Zineb Zedira, Les rêves n’ont pas de titre, 2022.
© Thierry Bal et © Zineb Sedira

En 2004-2005, après plus de dix ans d’absence imposée par la “décennie noire”, le voyage que Zineb Sedira entreprend en Algérie marque une étape majeure dans son développement artistique. Alors que l’artiste sillonne le pays à la rencontre de ses habitants et de ses paysages, qu’elle découvre son architecture, sa musique, sa littérature ou son cinéma, elle développe une nouvelle approche qui s’émancipe du récit familial et fait basculer son œuvre dans une dimension plus universelle. Pour la première fois, elle produit des images sur place, plus complexes et moins dépouillées. Dans la nouvelle méthode de travail que Zineb Sedira met en place, la recherche, les archives et la collecte de documents, de textes, de témoignages, de photographies ou encore d’objets s’inscrivent au cœur de son processus de création, l’artiste pouvant y passer parfois de longues périodes. Interpréter au présent les traces du passé, conserver la mémoire pour la transmettre aux générations futures, faire revivre des événements que l’on n’a pas vécus, exhumer les non-dits, les zones d’ombre et les amnésies historiques, tels sont les enjeux auxquels répondent les narrations de cette conteuse moderne.

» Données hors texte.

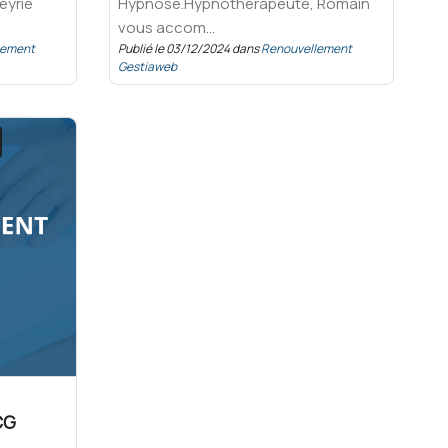
eyrie
Hypnose.Hypnothérapeute, Romain
vous accom...
lement
Publié le 03/12/2024 dans
Renouvellement
Gestiaweb
CG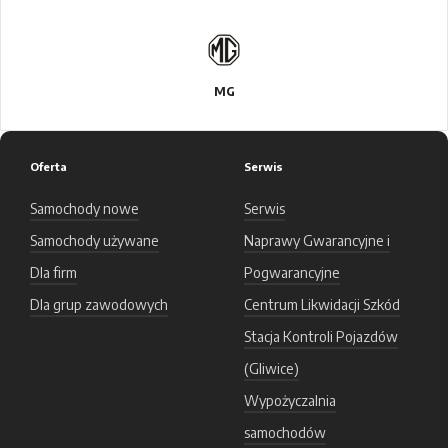
MG
Oferta
Serwis
Samochody nowe
Serwis
Samochody używane
Naprawy Gwarancyjne i
Dla firm
Pogwarancyjne
Dla grup zawodowych
Centrum Likwidacji Szkód
Stacja Kontroli Pojazdów
(Gliwice)
Wypożyczalnia
samochodów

Zineb Zedira, Les rêves n’ont pas de titre, 2022. 
© Thierry Bal et © Zineb Sedira

Si le côté personnel continue d’innerver ses récits, l’artiste élargit son champ d’investigation à l’histoire politique, culturelle et sociale de l’Algérie, à ses événements récents, à son héritage colonial, à ses flux migratoires ou encore à ses mutations sociopolitiques. Elle développe un intérêt particulier pour la décennie 1960-1970, une période d’utopies marquée par les mouvements de libération africains et une effervescence créatrice qui constitue par ailleurs un âge d’or du militantisme, notamment dans le cinéma. Au travers de ce nouveau domaine de prédilection dont l’influence se fait de plus en plus prégnante, Zineb Sedira, qui nourrit depuis l’enfance une passion pour le septième art – son père l’emmenait découvrir des péplums et des westerns spaghettis au cinéma de Gennevilliers –, s’intéresse aux notions d’altérité, de solidarité et d’hospitalité, autant de valeurs cardinales qui traversent son projet pour le pavillon français. Dans Les rêves n’ont pas de titre (2022), Zineb Sedira met en avant les liens qui unissent l’histoire de trois centres de l’avant-garde cinématographique des années 60-70 à Venise, Alger et Paris, d’où sont nées de nombreuses et fructueuses coproductions.

 

 

Zineb Zedira, “Les rêves n’ont pas de titre”, du 23 avril au 27 novembre au pavillon français de la Biennale de Venise.

Zineb Zedira, Les rêves n’ont pas de titre, 2022.